[Records from a dataset]
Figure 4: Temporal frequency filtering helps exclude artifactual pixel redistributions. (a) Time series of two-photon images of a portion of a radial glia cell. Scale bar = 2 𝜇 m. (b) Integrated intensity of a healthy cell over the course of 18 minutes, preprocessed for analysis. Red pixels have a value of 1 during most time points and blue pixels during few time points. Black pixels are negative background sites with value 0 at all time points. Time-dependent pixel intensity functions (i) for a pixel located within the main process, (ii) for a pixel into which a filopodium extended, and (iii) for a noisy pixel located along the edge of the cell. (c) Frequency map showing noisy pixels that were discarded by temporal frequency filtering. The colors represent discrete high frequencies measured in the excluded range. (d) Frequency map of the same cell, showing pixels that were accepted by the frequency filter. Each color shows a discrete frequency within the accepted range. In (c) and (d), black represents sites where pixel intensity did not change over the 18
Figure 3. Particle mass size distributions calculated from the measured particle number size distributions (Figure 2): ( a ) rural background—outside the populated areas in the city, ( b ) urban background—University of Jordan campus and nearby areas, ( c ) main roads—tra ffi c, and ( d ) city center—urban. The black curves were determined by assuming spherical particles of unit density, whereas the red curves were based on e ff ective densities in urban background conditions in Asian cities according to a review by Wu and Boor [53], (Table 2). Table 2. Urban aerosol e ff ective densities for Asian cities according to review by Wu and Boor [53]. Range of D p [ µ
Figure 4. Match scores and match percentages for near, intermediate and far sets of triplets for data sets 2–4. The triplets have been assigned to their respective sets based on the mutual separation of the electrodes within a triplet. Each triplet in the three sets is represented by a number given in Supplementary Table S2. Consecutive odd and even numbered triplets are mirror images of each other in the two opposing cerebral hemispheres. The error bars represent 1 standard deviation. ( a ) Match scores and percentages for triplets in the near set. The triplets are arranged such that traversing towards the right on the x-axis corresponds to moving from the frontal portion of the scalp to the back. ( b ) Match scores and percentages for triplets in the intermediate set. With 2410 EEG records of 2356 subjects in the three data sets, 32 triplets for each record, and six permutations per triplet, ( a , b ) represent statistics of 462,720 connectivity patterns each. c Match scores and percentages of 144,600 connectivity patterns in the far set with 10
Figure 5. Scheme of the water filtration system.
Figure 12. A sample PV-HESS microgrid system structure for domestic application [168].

**ABOUT THIS EXERCISE**. Write the data out again in full and exactly.

**FINISHED EXERCISE**.
Figure 4: Temporal frequency filtering helps exclude artifactual pixel redistributions. (a) Time series of two-photon images of a portion of a radial glia cell. Scale bar = 2 𝜇 m. (b) Integrated intensity of a healthy cell over the course of 18 minutes, preprocessed for analysis. Red pixels have a value of 1 during most time points and blue pixels during few time points. Black pixels are negative background sites with value 0 at all time points. Time-dependent pixel intensity functions (i) for a pixel located within the main process, (ii) for a pixel into which a filopodium extended, and (iii) for a noisy pixel located along the edge of the cell. (c) Frequency map showing noisy pixels that were discarded by temporal frequency filtering. The colors represent discrete high frequencies measured in the excluded range. (d) Frequency map of the same cell, showing pixels that were accepted by the frequency filter. Each color shows a discrete frequency within the accepted range. In (c) and (d), black represents sites where pixel intensity did not change over the 18
Figure 3. Particle mass size distributions calculated from the measured particle number size distributions (Figure 2): ( a ) rural background—outside the populated areas in the city, ( b ) urban background—University of Jordan campus and nearby areas, ( c ) main roads—tra ffi c, and ( d ) city center—urban. The black curves were determined by assuming spherical particles of unit density, whereas the red curves were based on e ff ective densities in urban background conditions in Asian cities according to a review by Wu and Boor [53], (Table 2). Table 2. Urban aerosol e ff ective densities for Asian cities according to review by Wu and Boor [53]. Range of D p [ µ
Figure 4. Match scores and match percentages for near, intermediate and far sets of triplets for data sets 2–4. The triplets have been assigned to their respective sets based on the mutual separation of the electrodes within a triplet. Each triplet in the three sets is represented by a number given in Supplementary Table S2. Consecutive odd and even numbered triplets are mirror images of each other in the two opposing cerebral hemispheres. The error bars represent 1 standard deviation. ( a ) Match scores and percentages for triplets in the near set. The triplets are arranged such that traversing towards the right on the x-axis corresponds to moving from the frontal portion of the scalp to the back. ( b ) Match scores and percentages for triplets in the intermediate set. With 2410 EEG records of 2356 subjects in the three data sets, 32 triplets for each record, and six permutations per triplet, ( a , b ) represent statistics of 462,720 connectivity patterns each. c Match scores and percentages of 144,600 connectivity patterns in the far set with 10
Figure 5. Scheme of the water filtration system.
Figure 12. A sample PV-HESS microgrid system structure for domestic application [168].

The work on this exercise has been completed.